**Records supplied:**

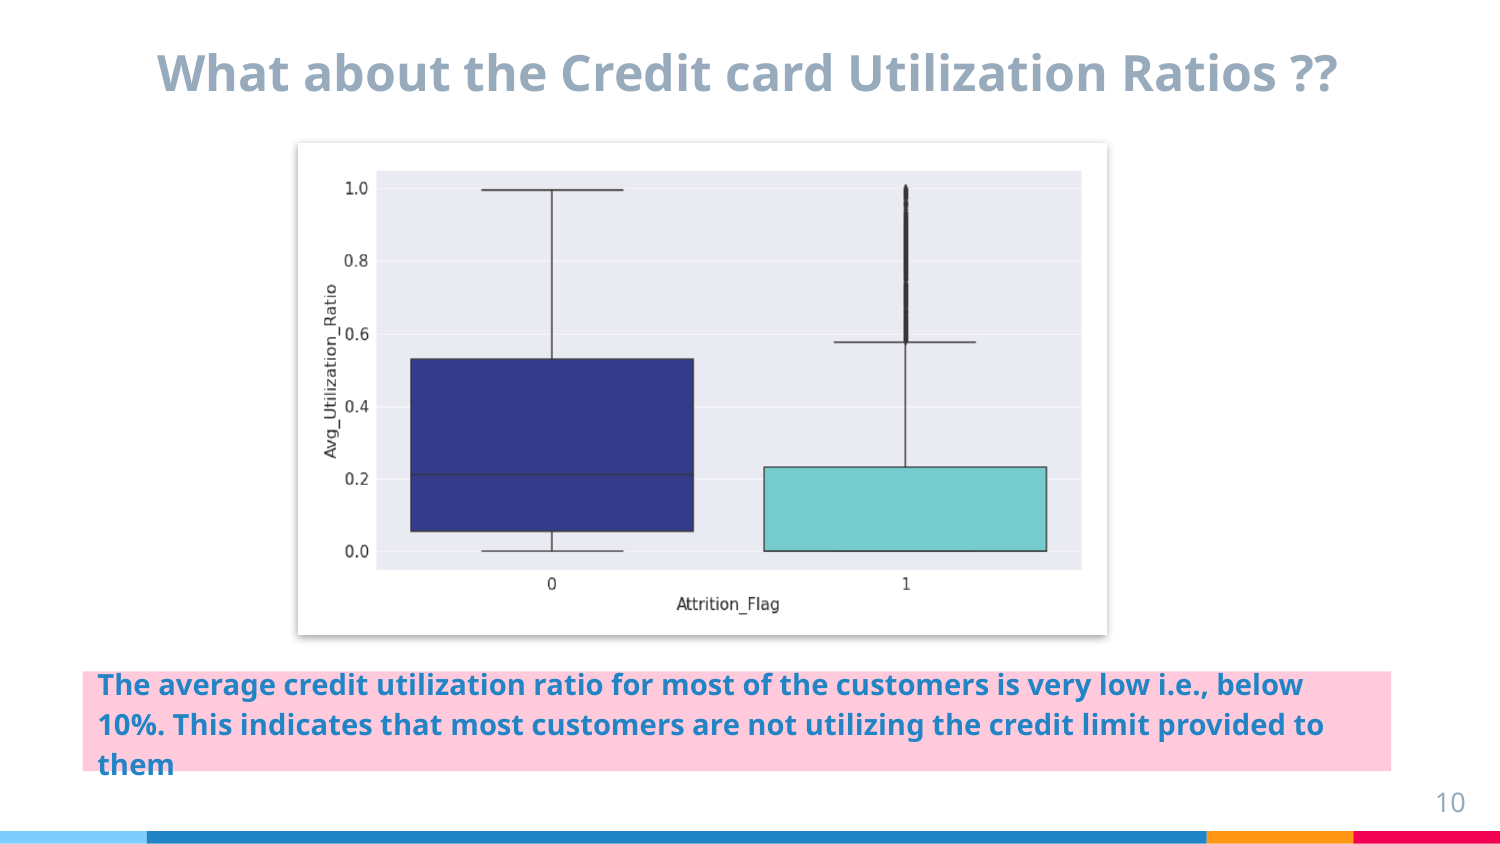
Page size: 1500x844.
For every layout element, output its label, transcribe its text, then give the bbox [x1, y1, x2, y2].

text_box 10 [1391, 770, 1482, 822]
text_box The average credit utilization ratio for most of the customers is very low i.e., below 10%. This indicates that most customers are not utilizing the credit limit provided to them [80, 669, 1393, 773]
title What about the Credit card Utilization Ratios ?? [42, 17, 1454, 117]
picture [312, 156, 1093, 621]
...
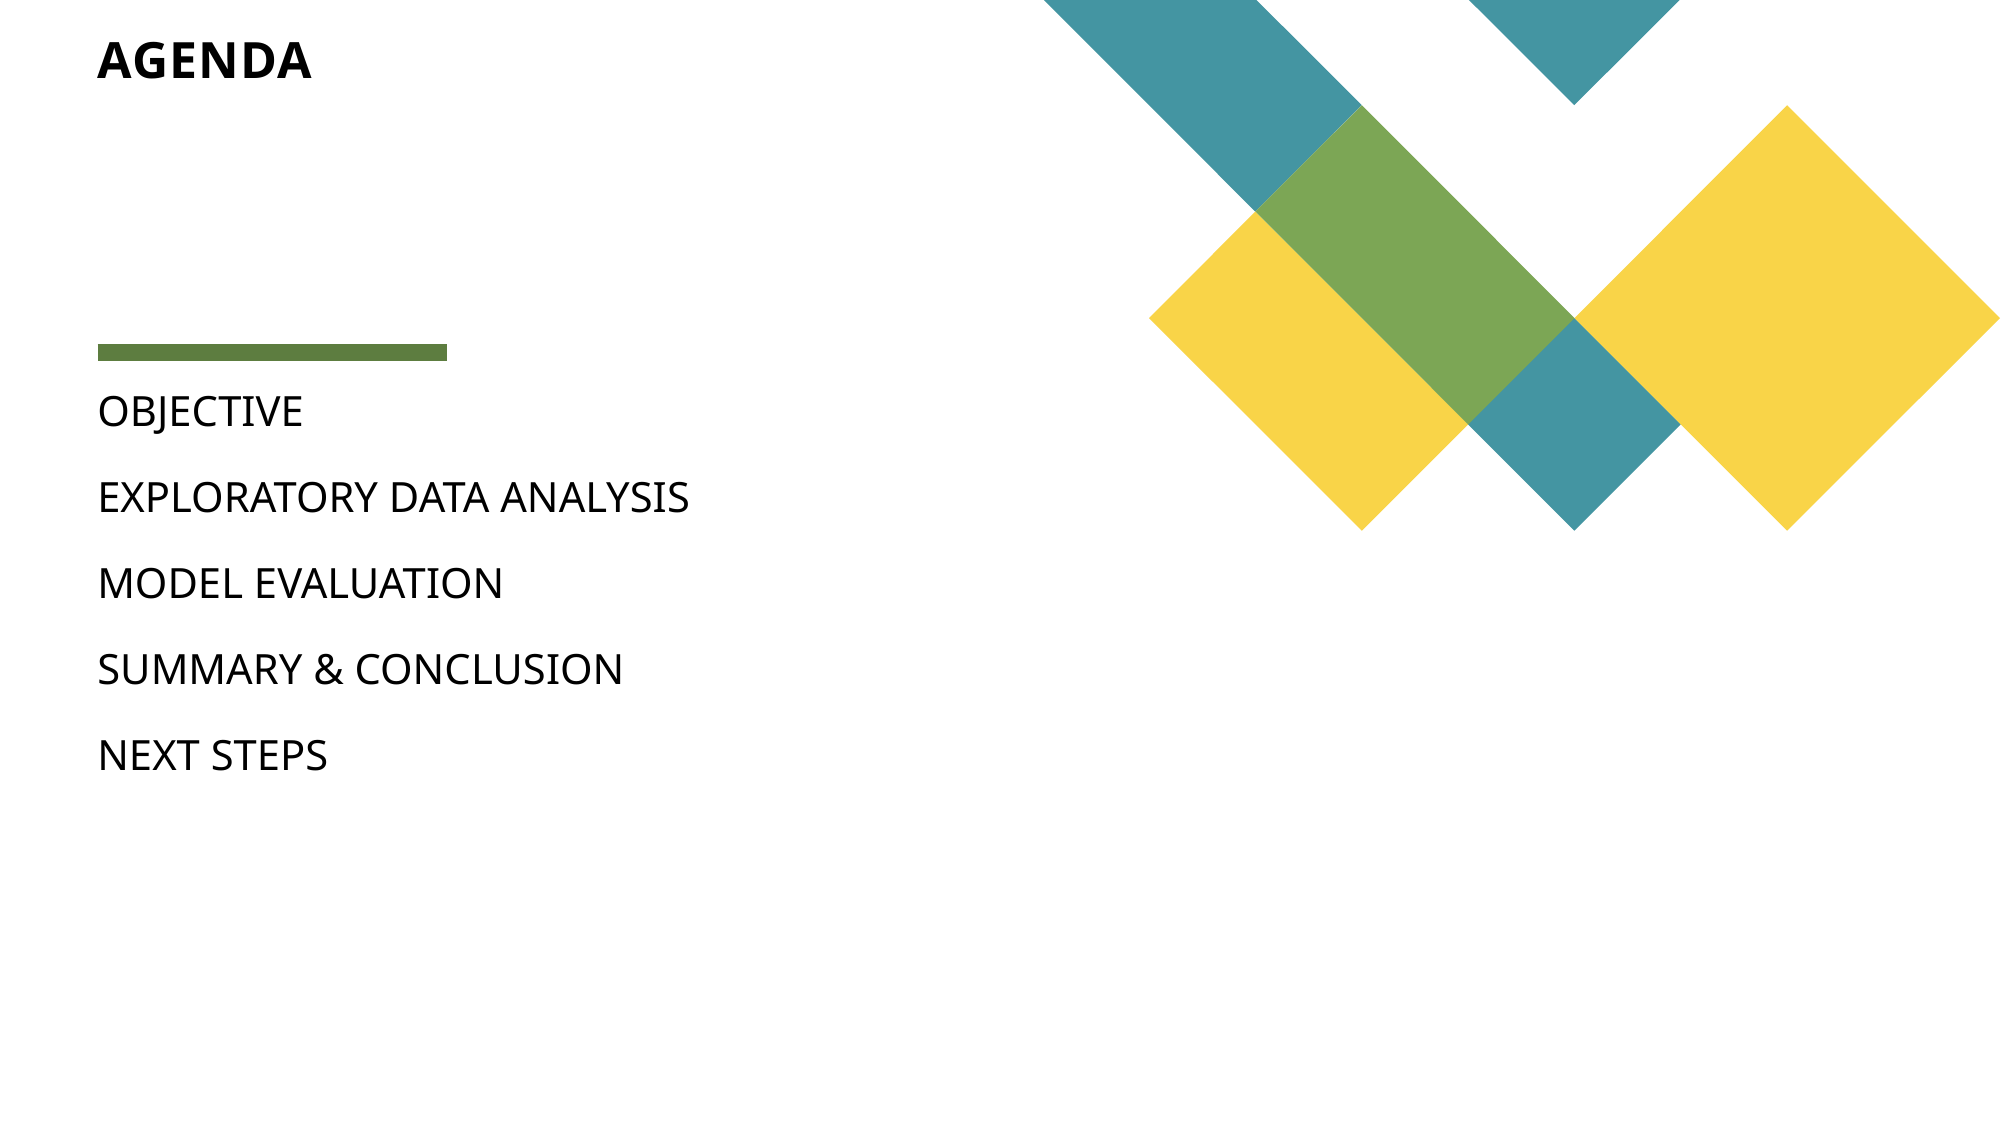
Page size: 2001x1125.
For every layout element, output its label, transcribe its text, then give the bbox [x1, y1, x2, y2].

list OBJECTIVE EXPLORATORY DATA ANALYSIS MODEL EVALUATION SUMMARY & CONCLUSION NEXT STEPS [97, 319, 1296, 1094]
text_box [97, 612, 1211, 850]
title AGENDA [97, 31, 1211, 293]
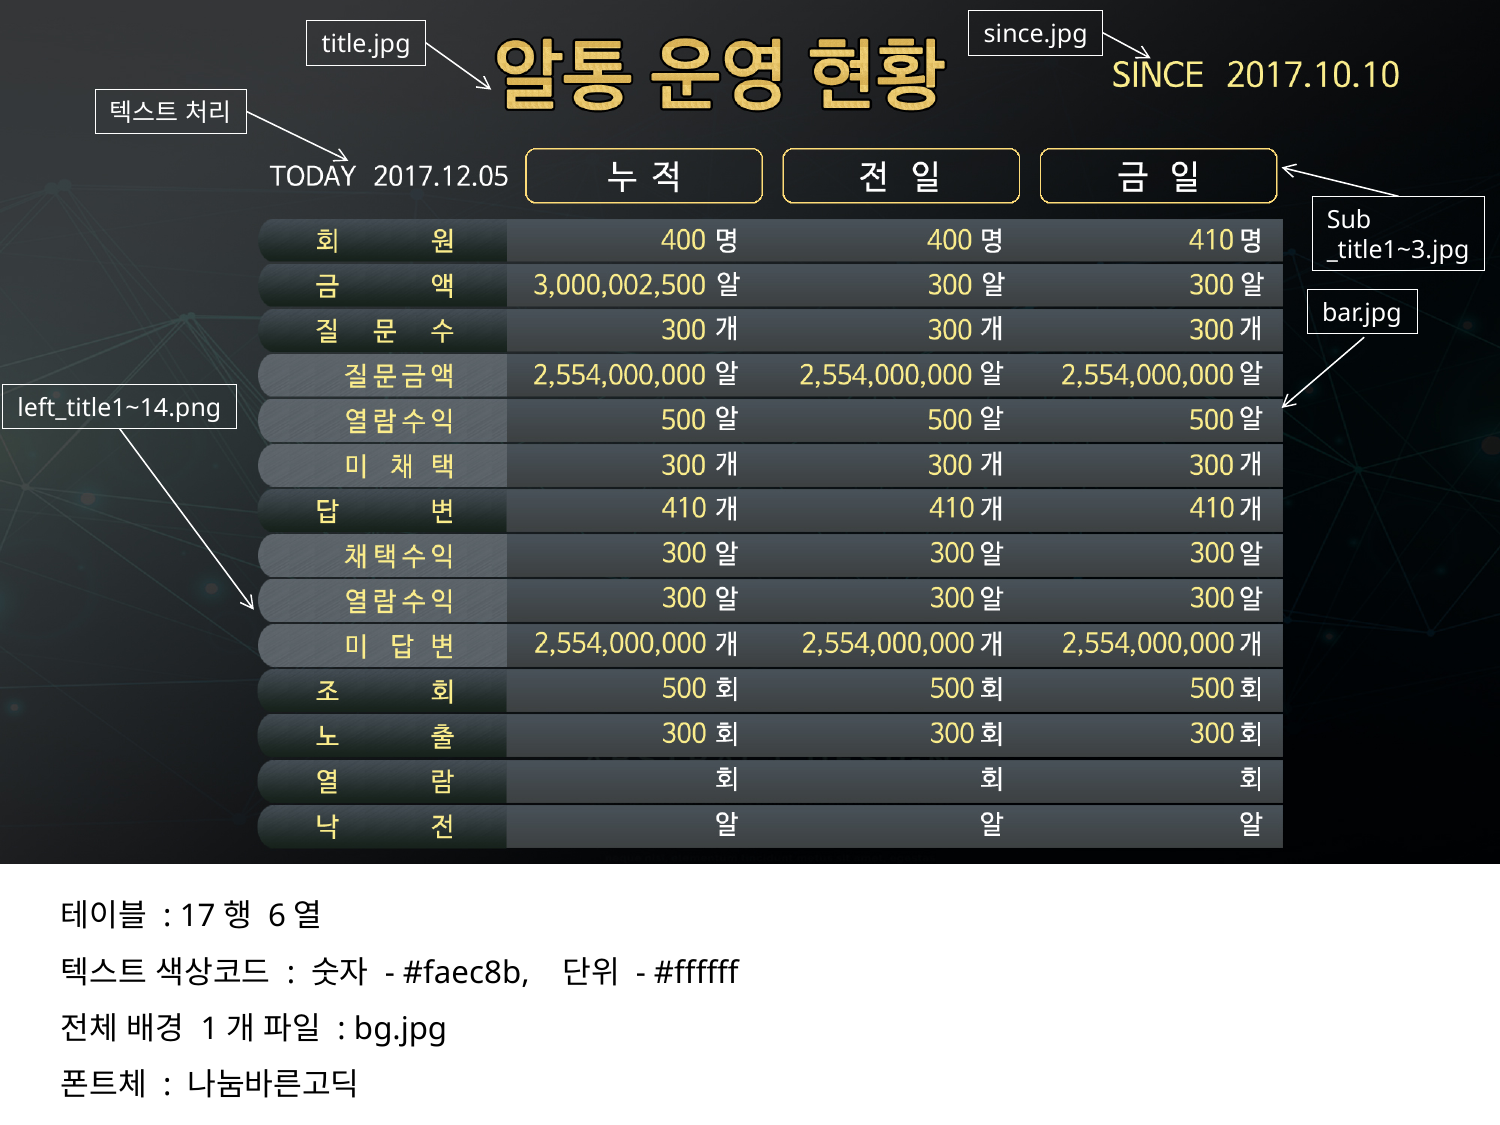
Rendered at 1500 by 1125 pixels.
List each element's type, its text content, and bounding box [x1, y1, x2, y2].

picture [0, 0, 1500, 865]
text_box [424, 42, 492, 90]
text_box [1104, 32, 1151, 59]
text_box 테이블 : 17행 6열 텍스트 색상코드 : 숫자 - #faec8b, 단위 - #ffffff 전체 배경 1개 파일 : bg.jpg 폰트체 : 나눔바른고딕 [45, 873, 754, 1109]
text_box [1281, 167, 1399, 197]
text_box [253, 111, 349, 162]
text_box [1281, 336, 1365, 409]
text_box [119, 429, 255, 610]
==
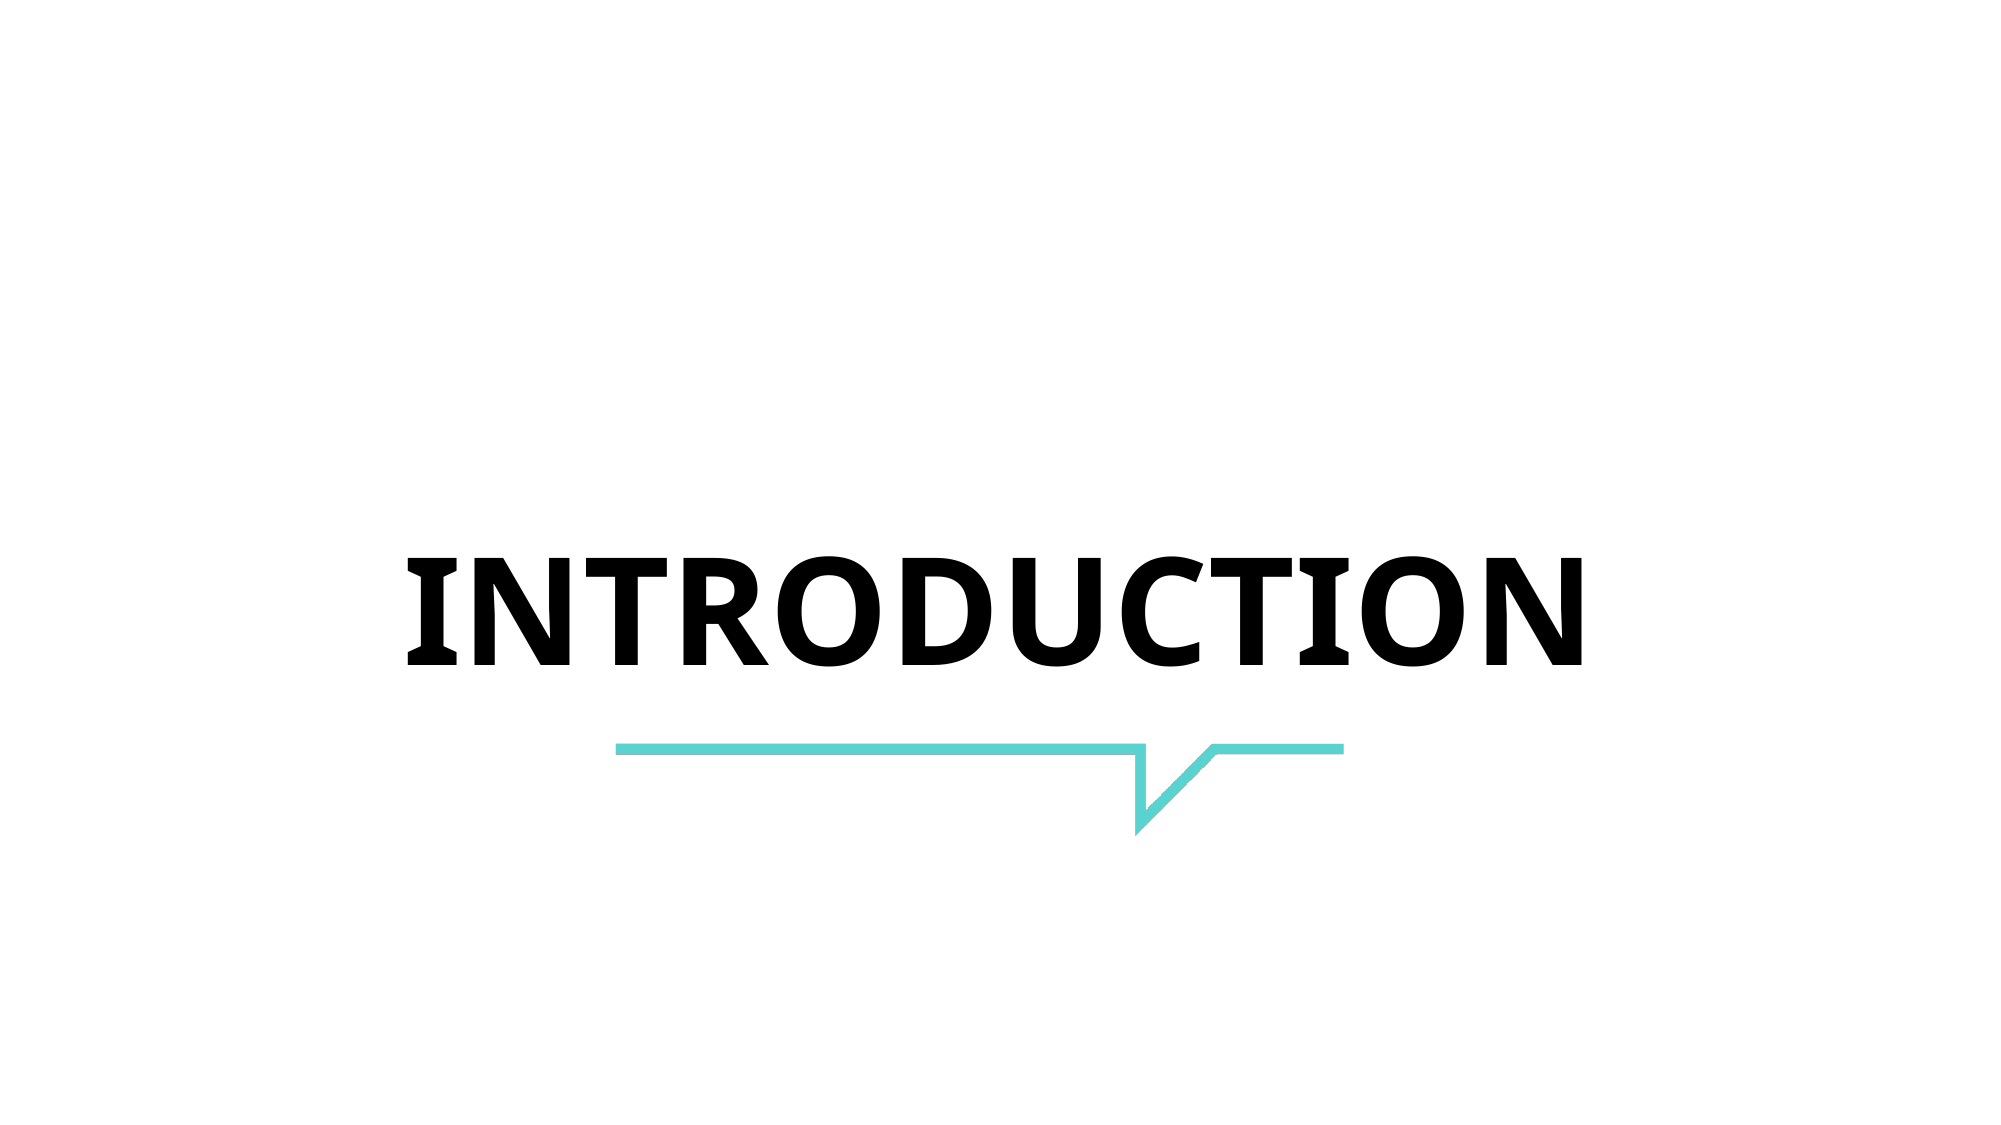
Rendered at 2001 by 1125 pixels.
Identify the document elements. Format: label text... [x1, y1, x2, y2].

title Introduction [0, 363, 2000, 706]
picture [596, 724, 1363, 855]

**Your goal:**
Using the entries above, extract exactly the span from the line with "text_box [424, 42, 492, 90]" to the line with "text_box [119, 429, 255, 610]", both lines included; leave out everything else.

**Exercise answer:**
text_box [424, 42, 492, 90]
text_box [1104, 32, 1151, 59]
text_box 테이블 : 17행 6열 텍스트 색상코드 : 숫자 - #faec8b, 단위 - #ffffff 전체 배경 1개 파일 : bg.jpg 폰트체 : 나눔바른고딕 [45, 873, 754, 1109]
text_box [1281, 167, 1399, 197]
text_box [253, 111, 349, 162]
text_box [1281, 336, 1365, 409]
text_box [119, 429, 255, 610]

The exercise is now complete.